Yves Marignac: La situation est paradoxale, car ces derniers mois, suffisamment de rapports, suffisamment de scénarios ont été prévus en ce qui concerne les conséquences du changement climatique. Négawatt n'est qu'un exemple. L'ADEM, un autre. On constate beaucoup de cohérence dans les analyses concernant l'économie, à savoir quel rôle joue le nucléaire et comment garantir une efficacité énergétique. Sur le plan scientifique, de nombreux résultats se sont accumulés, et tous vont dans la même direction. Du côté politique, cependant, les propositions et les actes vont exactement dans la direction opposée. Certains candidats prétendent qu’il faut plus d'énergie nucléaire . Certains d'entre eux sont totalement opposés aux énergies renouvelables, de sorte qu'on ne les voit nulle part offrir une réponse politique qui, selon les experts, serait appropriée. En attendant, avec Fridays for Future et les marches pour le climat, on a vu effectivement des signaux très positifs, une nouvelle génération est en train de se mobiliser pour le climat...
Zélie Victor: Malheureusement, ces mouvements ont perdu de leur élan du fait de la pandémie, ils ne sont plus perçus aussi fortement dans les médias.
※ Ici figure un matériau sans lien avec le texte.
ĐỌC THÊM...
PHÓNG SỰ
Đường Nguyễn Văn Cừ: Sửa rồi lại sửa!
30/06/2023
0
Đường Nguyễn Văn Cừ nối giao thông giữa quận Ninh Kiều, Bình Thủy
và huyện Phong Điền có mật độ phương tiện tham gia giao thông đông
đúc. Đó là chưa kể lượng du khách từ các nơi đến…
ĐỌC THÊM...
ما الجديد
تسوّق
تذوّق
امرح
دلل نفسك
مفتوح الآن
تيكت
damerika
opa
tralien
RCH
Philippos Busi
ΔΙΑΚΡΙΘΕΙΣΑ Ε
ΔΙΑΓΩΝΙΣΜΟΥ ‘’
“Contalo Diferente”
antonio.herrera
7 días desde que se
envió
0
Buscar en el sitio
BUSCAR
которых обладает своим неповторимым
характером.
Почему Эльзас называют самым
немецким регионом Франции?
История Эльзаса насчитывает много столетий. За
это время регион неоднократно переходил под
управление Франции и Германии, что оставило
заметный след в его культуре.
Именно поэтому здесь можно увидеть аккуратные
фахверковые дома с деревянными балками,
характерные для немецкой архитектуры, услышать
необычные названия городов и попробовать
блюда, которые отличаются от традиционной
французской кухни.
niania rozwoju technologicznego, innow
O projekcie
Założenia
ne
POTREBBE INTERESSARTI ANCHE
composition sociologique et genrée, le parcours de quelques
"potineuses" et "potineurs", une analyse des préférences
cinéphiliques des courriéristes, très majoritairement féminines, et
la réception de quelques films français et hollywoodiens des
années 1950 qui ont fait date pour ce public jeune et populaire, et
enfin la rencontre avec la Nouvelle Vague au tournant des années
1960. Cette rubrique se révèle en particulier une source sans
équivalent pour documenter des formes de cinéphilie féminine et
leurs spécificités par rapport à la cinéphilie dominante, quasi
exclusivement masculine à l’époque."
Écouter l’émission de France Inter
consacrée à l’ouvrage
Mais bien sûr, ils existent toujours...
Yves Marignac: Je pense qu'il y a, de plus en plus, une meilleure compréhension du besoin de changement, comme nos deux organisations l'exigent. C’est notamment perceptible chez les jeunes, il y a des progrès dans la réflexion et c'est aussi la principale source de mon optimisme.
Car là aussi, il y a des progrès dans les attitudes, qui concernent le monde du travail. Je crois donc qu'un potentiel de changements se dessine dans la société française. La prise de conscience, la compréhension, tout cela s'accumule et le terrain se prépare pour les changements nécessaires. Aujourd'hui, ce sont la classe politique et nos institutions, avec leurs structures verticales, leurs hiérarchies, leur centralisme, qui bloquent. Mais un jour, cette énergie émergera pour surmonter les obstacles et faire avancer le changement.